** Data extract follows **

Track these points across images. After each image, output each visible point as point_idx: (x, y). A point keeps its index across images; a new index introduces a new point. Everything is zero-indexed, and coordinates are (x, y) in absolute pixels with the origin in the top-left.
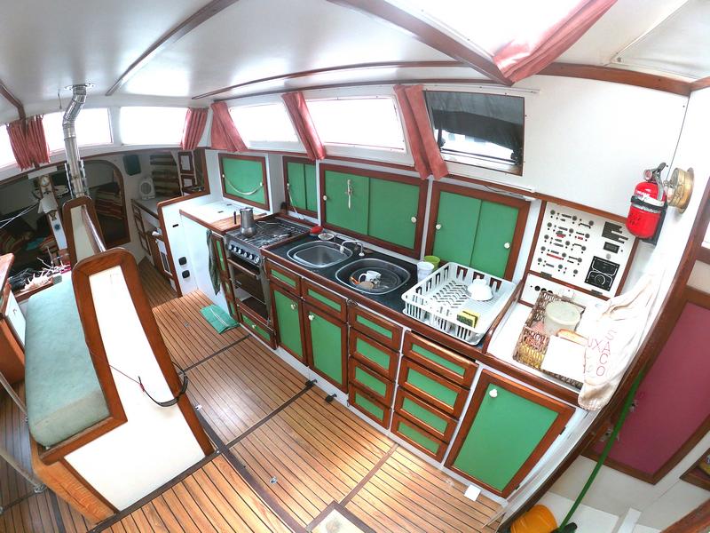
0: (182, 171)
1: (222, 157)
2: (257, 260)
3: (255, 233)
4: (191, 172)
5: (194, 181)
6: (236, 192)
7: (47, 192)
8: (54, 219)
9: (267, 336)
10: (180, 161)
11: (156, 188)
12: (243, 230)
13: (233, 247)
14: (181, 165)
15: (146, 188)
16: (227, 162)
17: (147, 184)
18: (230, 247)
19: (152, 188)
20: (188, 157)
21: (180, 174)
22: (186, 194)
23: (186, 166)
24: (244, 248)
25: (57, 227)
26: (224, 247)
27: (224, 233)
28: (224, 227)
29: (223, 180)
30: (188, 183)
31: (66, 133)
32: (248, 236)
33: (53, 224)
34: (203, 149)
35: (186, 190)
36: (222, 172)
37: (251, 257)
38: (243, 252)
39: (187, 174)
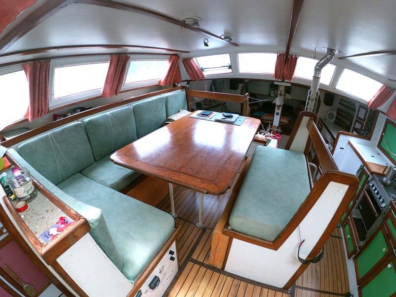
0: (357, 117)
1: (388, 122)
2: (383, 205)
3: (390, 185)
4: (363, 120)
5: (362, 126)
6: (387, 149)
7: (281, 95)
8: (278, 109)
9: (351, 249)
10: (359, 111)
11: (336, 118)
12: (385, 179)
13: (373, 186)
14: (358, 113)
15: (331, 116)
16: (389, 126)
17: (333, 114)
18: (371, 185)
19: (334, 118)
20: (365, 111)
21: (355, 118)
22: (355, 133)
23: (362, 115)
24: (380, 191)
25: (278, 114)
26: (367, 182)
27: (372, 173)
28: (374, 169)
29: (382, 137)
30: (358, 126)
31: (316, 73)
32: (385, 185)
33: (276, 111)
34: (378, 112)
35: (355, 129)
36: (384, 131)
37: (381, 200)
38: (378, 193)
39: (359, 120)
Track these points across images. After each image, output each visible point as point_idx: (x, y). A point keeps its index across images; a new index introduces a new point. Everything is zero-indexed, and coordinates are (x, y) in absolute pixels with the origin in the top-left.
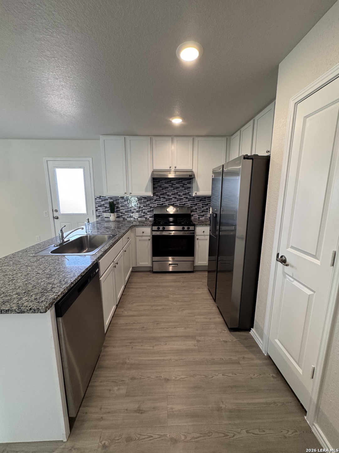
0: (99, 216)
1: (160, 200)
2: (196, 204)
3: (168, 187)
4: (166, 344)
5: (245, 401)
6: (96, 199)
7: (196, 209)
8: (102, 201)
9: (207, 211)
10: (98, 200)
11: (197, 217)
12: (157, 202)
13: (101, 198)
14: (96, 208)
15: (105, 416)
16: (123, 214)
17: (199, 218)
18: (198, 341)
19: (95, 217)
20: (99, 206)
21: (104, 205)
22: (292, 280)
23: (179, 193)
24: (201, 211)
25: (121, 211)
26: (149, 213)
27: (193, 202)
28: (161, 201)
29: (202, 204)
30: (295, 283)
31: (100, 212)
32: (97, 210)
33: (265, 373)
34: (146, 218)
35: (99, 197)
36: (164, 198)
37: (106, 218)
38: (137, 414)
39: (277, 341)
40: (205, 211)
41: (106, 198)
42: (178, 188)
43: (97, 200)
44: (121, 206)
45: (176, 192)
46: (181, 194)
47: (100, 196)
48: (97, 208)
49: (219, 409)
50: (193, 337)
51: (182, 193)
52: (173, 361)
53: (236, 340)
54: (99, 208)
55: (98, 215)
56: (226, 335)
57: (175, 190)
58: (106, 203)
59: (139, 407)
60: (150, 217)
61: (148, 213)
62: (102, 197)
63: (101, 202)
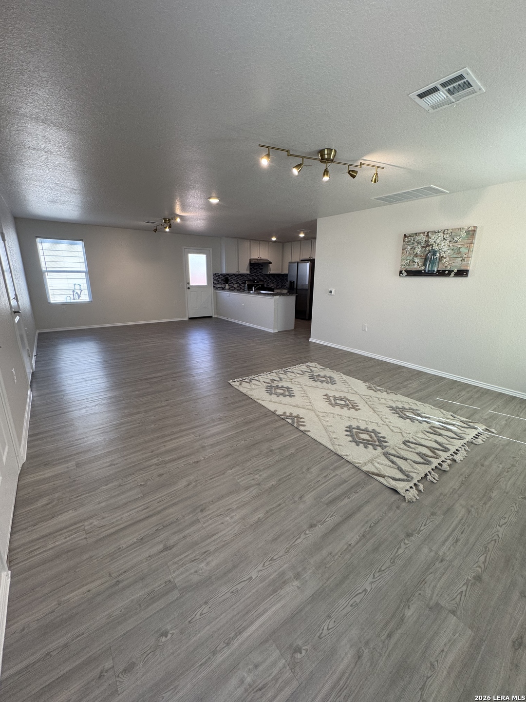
6: (214, 275)
20: (215, 280)
21: (218, 279)
31: (216, 284)
32: (213, 283)
41: (219, 274)
47: (216, 273)
51: (259, 272)
55: (214, 286)
63: (216, 277)
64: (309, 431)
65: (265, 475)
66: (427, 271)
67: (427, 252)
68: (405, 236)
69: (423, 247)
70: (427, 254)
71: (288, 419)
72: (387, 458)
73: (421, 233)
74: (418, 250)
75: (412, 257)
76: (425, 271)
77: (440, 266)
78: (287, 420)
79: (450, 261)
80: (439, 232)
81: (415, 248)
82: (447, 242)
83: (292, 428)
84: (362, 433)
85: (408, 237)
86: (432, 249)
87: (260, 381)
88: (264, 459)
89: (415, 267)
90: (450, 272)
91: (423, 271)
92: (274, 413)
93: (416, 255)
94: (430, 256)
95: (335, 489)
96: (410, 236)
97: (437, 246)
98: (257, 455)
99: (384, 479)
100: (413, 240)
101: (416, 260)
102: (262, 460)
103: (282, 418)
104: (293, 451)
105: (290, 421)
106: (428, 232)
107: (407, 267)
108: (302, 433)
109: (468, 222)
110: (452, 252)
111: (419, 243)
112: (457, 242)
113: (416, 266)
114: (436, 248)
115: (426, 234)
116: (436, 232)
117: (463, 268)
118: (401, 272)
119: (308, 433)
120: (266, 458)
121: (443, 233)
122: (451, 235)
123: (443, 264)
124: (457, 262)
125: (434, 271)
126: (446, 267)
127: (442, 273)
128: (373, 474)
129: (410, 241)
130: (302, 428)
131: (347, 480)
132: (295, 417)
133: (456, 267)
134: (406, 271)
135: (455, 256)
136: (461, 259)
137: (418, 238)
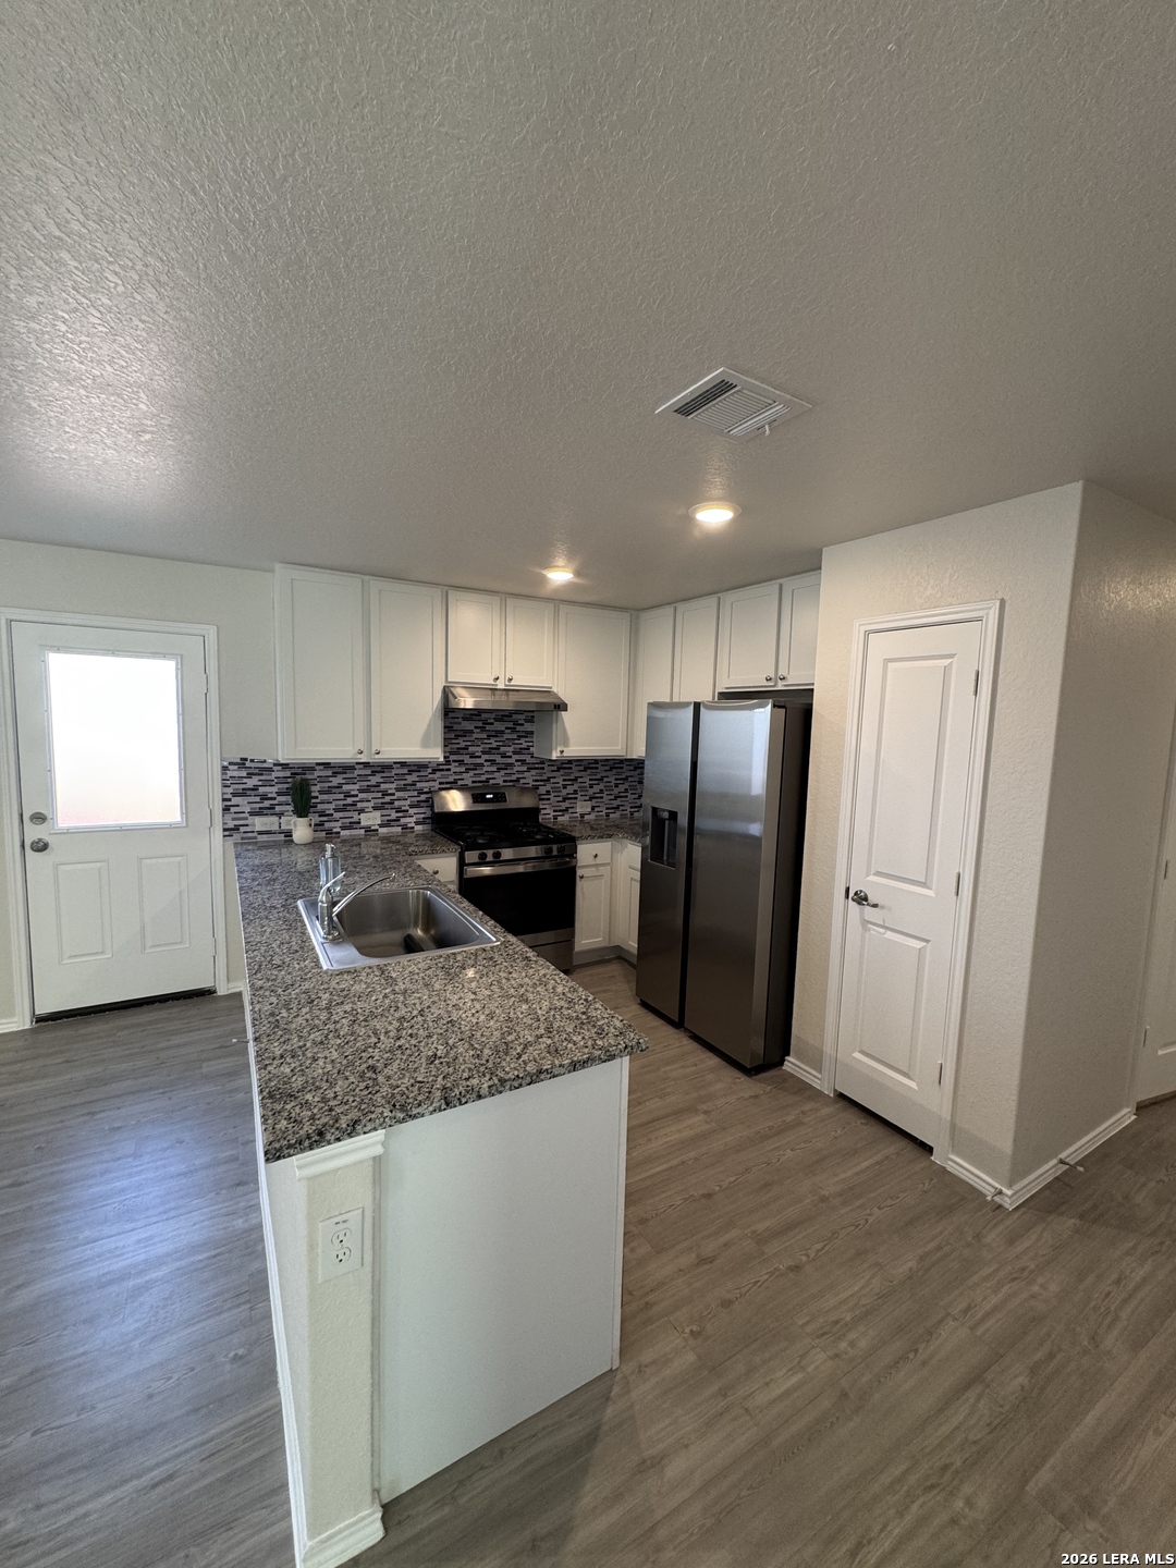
0: (236, 828)
1: (449, 770)
2: (548, 780)
3: (472, 732)
4: (650, 1140)
5: (849, 1173)
6: (225, 768)
7: (548, 793)
8: (250, 775)
9: (576, 798)
10: (234, 772)
11: (551, 816)
12: (438, 774)
13: (248, 764)
14: (224, 800)
15: (651, 1298)
16: (325, 819)
17: (555, 818)
18: (705, 1112)
19: (218, 833)
20: (234, 795)
21: (255, 788)
22: (882, 930)
23: (502, 749)
24: (561, 799)
25: (320, 807)
26: (415, 810)
27: (541, 775)
28: (451, 773)
29: (562, 778)
30: (889, 935)
31: (241, 815)
32: (226, 809)
33: (849, 1124)
34: (405, 827)
35: (239, 761)
36: (461, 762)
37: (260, 833)
38: (706, 1267)
39: (857, 1055)
40: (571, 798)
41: (265, 765)
42: (498, 733)
43: (229, 773)
44: (321, 792)
45: (494, 745)
46: (509, 750)
47: (241, 759)
48: (230, 800)
49: (824, 1199)
50: (690, 1110)
51: (511, 749)
52: (690, 1163)
53: (769, 1088)
54: (235, 800)
55: (231, 824)
56: (747, 1087)
57: (492, 740)
58: (265, 783)
59: (698, 1256)
60: (417, 823)
61: (412, 811)
62: (252, 761)
63: (245, 780)
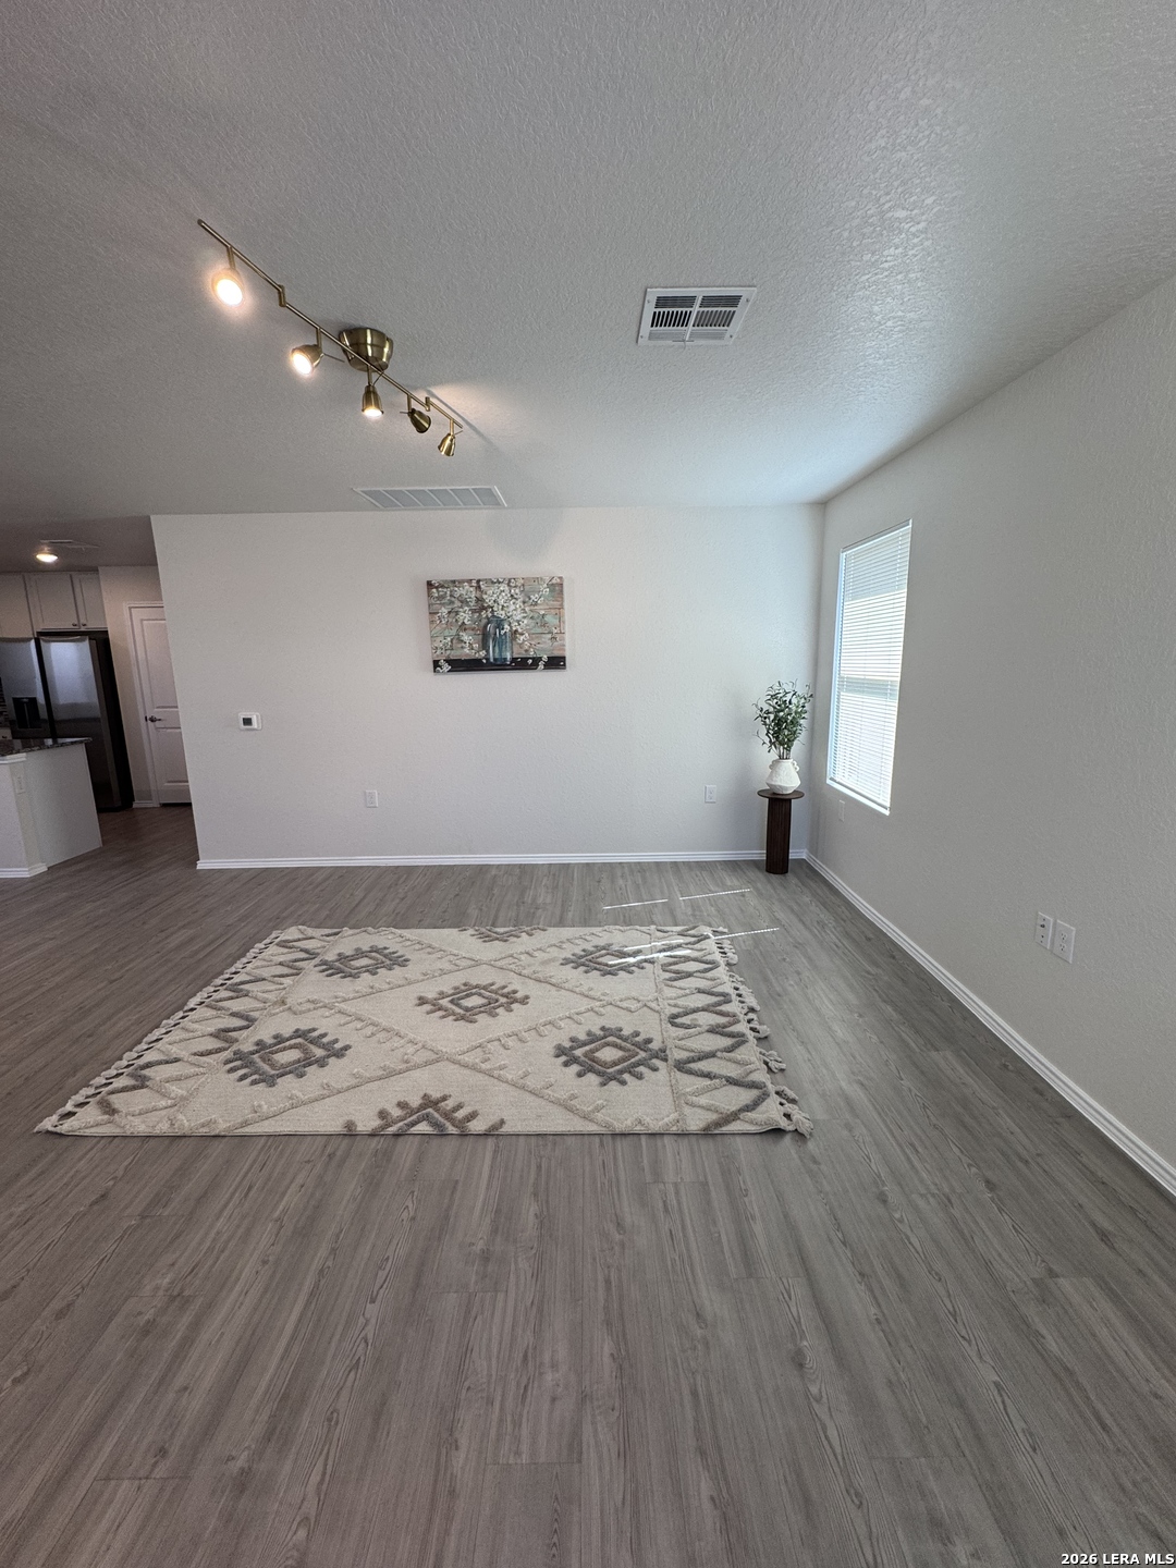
30: (168, 730)
39: (166, 784)
64: (502, 1122)
65: (562, 1352)
66: (492, 660)
67: (484, 621)
68: (429, 584)
69: (474, 611)
70: (485, 627)
71: (413, 1124)
72: (690, 1072)
73: (463, 581)
74: (465, 616)
75: (454, 632)
76: (488, 659)
77: (515, 650)
78: (415, 1129)
79: (532, 639)
80: (499, 583)
81: (457, 613)
82: (519, 603)
83: (449, 1146)
84: (597, 1050)
85: (437, 588)
86: (493, 616)
87: (177, 1060)
88: (500, 1304)
89: (466, 653)
90: (536, 661)
91: (484, 661)
92: (350, 1133)
93: (463, 627)
94: (491, 629)
95: (715, 1223)
96: (442, 586)
97: (502, 609)
98: (468, 1312)
99: (738, 1121)
100: (451, 596)
101: (465, 637)
102: (498, 1314)
103: (390, 1134)
104: (534, 1208)
105: (423, 1127)
106: (478, 581)
107: (448, 652)
108: (491, 1142)
109: (547, 566)
110: (532, 623)
111: (464, 602)
112: (536, 604)
113: (467, 651)
114: (501, 614)
115: (474, 584)
116: (493, 583)
117: (557, 653)
118: (436, 664)
119: (505, 1129)
120: (501, 1296)
121: (509, 585)
122: (525, 589)
123: (521, 645)
124: (545, 642)
125: (505, 659)
126: (526, 651)
127: (521, 664)
128: (718, 1124)
129: (443, 597)
130: (477, 1126)
131: (701, 1178)
132: (422, 1107)
133: (544, 650)
134: (448, 661)
135: (539, 630)
136: (550, 636)
137: (459, 591)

** End of Data extract **

Exercise:
From the line holding "60: (150, 217)" to the line holding "136: (461, 259)", both included, retype the entries above exactly and drop the pictures.

Result:
60: (150, 217)
61: (148, 213)
62: (102, 197)
63: (101, 202)
6: (214, 275)
20: (215, 280)
21: (218, 279)
31: (216, 284)
32: (213, 283)
41: (219, 274)
47: (216, 273)
51: (259, 272)
55: (214, 286)
63: (216, 277)
64: (309, 431)
65: (265, 475)
66: (427, 271)
67: (427, 252)
68: (405, 236)
69: (423, 247)
70: (427, 254)
71: (288, 419)
72: (387, 458)
73: (421, 233)
74: (418, 250)
75: (412, 257)
76: (425, 271)
77: (440, 266)
78: (287, 420)
79: (450, 261)
80: (439, 232)
81: (415, 248)
82: (447, 242)
83: (292, 428)
84: (362, 433)
85: (408, 237)
86: (432, 249)
87: (260, 381)
88: (264, 459)
89: (415, 267)
90: (450, 272)
91: (423, 271)
92: (274, 413)
93: (416, 255)
94: (430, 256)
95: (335, 489)
96: (410, 236)
97: (437, 246)
98: (257, 455)
99: (384, 479)
100: (413, 240)
101: (416, 260)
102: (262, 460)
103: (282, 418)
104: (293, 451)
105: (290, 421)
106: (428, 232)
107: (407, 267)
108: (302, 433)
109: (468, 222)
110: (452, 252)
111: (419, 243)
112: (457, 242)
113: (416, 266)
114: (436, 248)
115: (426, 234)
116: (436, 232)
117: (463, 268)
118: (401, 272)
119: (308, 433)
120: (266, 458)
121: (443, 233)
122: (451, 235)
123: (443, 264)
124: (457, 262)
125: (434, 271)
126: (446, 267)
127: (442, 273)
128: (373, 474)
129: (410, 241)
130: (302, 428)
131: (347, 480)
132: (295, 417)
133: (456, 267)
134: (406, 271)
135: (455, 256)
136: (461, 259)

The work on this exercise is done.